[Start of Attachment]

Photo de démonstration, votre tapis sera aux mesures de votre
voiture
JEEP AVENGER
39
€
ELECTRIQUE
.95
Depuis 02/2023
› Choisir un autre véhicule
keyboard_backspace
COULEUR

[End of Attachment]

## What you are asked to do
Write out, without alteration, the line that contains "Depuis 02/2023" and all subsequent lines down to the end of the data above.

## Solution to the exercise
Depuis 02/2023
› Choisir un autre véhicule
keyboard_backspace
COULEUR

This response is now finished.